## Список заданий
1. Выпишите все имена и фамилии людей, которые упоминаются в тексте о Потемкине.
2. Какое звание Потемкин получил в марте 1774 года согласно тексту о Потемкине?

## Исходный текст
В марте 1774 года Потемкин сделался генерал-адъютантом императрицы (звание, в екатерининскую эпоху имевшее совершенно определенное значение – и Орлов, и Зубов, и все меньшие боги екатерининского Олимпа были генерал-адъютантами), а уже в апреле Лондонскому кабинету доносили: “Весь образ действий фаворита свидетельствует о совершенной его уверенности в прочности своего положения. Действительно, принимая в расчет время, в которое продолжается его фавор, он достиг далеко большей степени власти, чем кто-либо из его предшественников… Хотя нигде любимцы не возвышаются так внезапно, как в этом государстве, однако даже здесь еще не было примера столь быстрого усиления власти, какого достигает настоящий любимец. Вчера, к удивлению большей части членов, генералу Потемкину поведено заседать в Тайном совете”.
В действительности, он был гораздо больше, чем рядовым членом Тайного совета: наиболее “тайное” изо всех тогдашних дел, усмирение пугачевского мятежа, всецело было отдано в его руки. Самые секретные донесения Екатерине с мест доставлялись прямо ему, и он имел право их вскрывать.

## Записанные данные

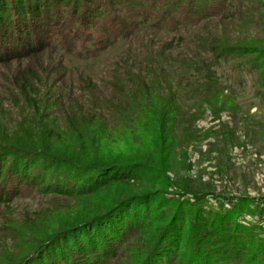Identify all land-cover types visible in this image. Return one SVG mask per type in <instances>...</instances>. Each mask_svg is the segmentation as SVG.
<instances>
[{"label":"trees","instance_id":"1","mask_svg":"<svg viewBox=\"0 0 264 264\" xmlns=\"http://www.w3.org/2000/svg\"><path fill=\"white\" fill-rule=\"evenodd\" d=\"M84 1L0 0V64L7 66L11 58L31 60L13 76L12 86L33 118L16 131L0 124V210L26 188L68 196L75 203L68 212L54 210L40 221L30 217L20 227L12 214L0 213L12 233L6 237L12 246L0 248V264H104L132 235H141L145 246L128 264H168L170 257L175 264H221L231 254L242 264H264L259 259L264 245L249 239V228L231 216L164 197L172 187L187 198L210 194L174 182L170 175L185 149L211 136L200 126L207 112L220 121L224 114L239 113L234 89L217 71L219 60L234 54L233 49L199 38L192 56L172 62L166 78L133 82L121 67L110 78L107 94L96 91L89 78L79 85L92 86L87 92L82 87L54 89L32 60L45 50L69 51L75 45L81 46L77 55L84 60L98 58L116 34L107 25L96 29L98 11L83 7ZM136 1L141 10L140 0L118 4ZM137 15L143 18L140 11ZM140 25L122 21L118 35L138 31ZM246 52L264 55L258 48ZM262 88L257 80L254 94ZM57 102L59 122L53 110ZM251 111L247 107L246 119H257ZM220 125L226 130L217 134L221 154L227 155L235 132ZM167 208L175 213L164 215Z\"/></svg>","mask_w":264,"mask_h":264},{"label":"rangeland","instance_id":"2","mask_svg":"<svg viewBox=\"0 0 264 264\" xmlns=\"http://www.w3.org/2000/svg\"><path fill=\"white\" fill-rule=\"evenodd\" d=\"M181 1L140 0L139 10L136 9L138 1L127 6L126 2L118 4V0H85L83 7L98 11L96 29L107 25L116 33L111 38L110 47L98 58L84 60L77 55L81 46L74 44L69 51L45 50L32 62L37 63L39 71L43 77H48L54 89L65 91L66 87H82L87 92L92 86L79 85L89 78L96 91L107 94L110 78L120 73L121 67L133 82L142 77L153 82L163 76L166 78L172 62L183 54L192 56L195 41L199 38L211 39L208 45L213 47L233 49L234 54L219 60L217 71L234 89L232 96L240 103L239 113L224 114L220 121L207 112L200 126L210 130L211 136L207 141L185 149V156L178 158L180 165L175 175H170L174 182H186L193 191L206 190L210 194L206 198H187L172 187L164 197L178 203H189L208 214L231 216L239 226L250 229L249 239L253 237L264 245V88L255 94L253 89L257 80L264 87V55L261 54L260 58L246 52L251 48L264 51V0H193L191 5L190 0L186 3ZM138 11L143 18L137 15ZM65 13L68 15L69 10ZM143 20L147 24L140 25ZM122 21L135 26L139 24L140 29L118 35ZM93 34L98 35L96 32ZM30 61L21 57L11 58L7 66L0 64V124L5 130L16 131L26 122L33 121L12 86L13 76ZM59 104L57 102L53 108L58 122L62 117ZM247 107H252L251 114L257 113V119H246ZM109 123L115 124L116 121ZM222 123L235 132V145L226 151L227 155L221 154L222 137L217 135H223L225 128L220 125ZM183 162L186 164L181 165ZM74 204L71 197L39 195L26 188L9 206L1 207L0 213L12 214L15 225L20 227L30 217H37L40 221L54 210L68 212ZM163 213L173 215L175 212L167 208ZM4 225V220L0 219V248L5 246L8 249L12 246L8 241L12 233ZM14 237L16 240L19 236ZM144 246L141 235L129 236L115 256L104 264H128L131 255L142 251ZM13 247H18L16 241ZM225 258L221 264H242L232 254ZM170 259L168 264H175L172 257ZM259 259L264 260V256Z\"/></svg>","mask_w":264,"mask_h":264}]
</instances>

## Ответы
1. Потемкин, Орлов, Зубов, Екатерина

2. Звание генерал-адъютанта императрицы.